IANAL, but I'm fairly confident that you're wrong about CA requiring severance pay under the WARN act, and I don't think you should be giving legal advice if you're not a lawyer. Your post can mislead a lot of people on HN.


The law:

An employer must give notice 60-days prior to a plant closing, layoff or relocation. In addition to the notifications required under federal WARN, notice must also be given to the Local Workforce Investment Board, and the chief elected official of each city and county government within which the termination, relocation or mass layoff occurs. (California Labor Code Section 1401)

No one gives notice because of the risk that employees will do something malicious and instead just pay out the 60 days(with benefits including vacation accrual). I've done 3 sets of layoffs at my old company as a manager and was eventually layed off. At non California locations and offices that were too small to fall under WARN, we terminated employees with no severance except one month that was attached to an agreement not to sue. BTW, nothing i said was legal advice just simply stating that 3 months is standard for California.


Minor nitpick: He isn't giving legal advice: http://en.wikipedia.org/wiki/Legal_advice

Also, you did the exact same thing he/she did when you said you didn't think the warn act requires severance so even if what he/she did was giving legal advice, your comment would fall under the exact same category.


If that was legal advise that was given, then can I warn you to stop giving legal advise about legal advise? Thanks.

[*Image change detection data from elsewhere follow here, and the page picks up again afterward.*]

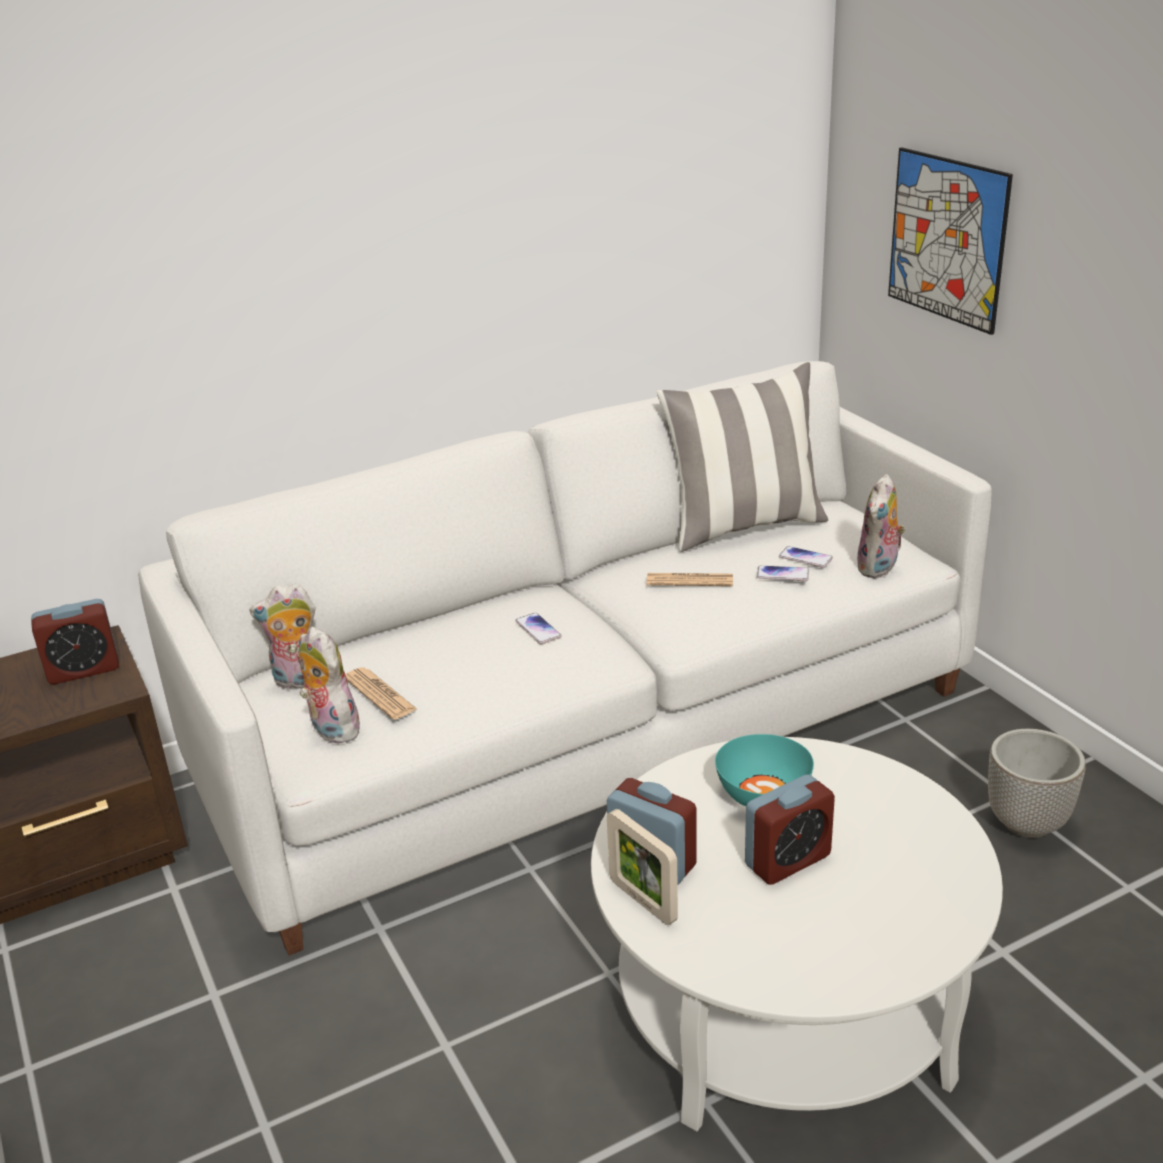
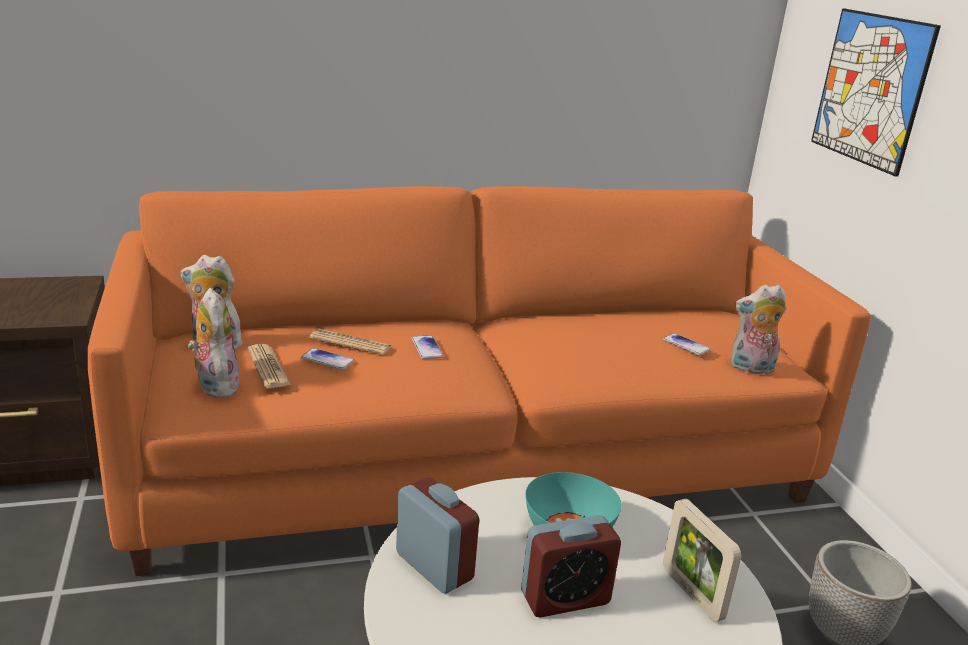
camera: 10 degrees right, 5 degrees down
(83, 670) = (52, 298): alarm clock -> none
(590, 734) = (474, 461): white sofa -> orange sofa
(642, 901) = (406, 600): picture frame -> picture frame (692, 594)
(690, 581) = (575, 340): newspaper -> newspaper (351, 343)
(743, 526) = (643, 313): pillow -> none
(782, 574) = (659, 352): phone -> phone (327, 360)
(879, 569) = (751, 368): plush toy -> plush toy turned 45 degrees clockwise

If you didn't pay money for it, it's not legal advice.


You might want to tell pro bono lawyers that. They've been giving free legal advise for some time now.


This isn't a courtroom; they use agreements. I could be parsey to hunt down and list all the exceptions, but my point is true for the general case of legal discussions on the Internet. "If you have no client relationship with the person offering the advice" just seemed kind of clunky, you know?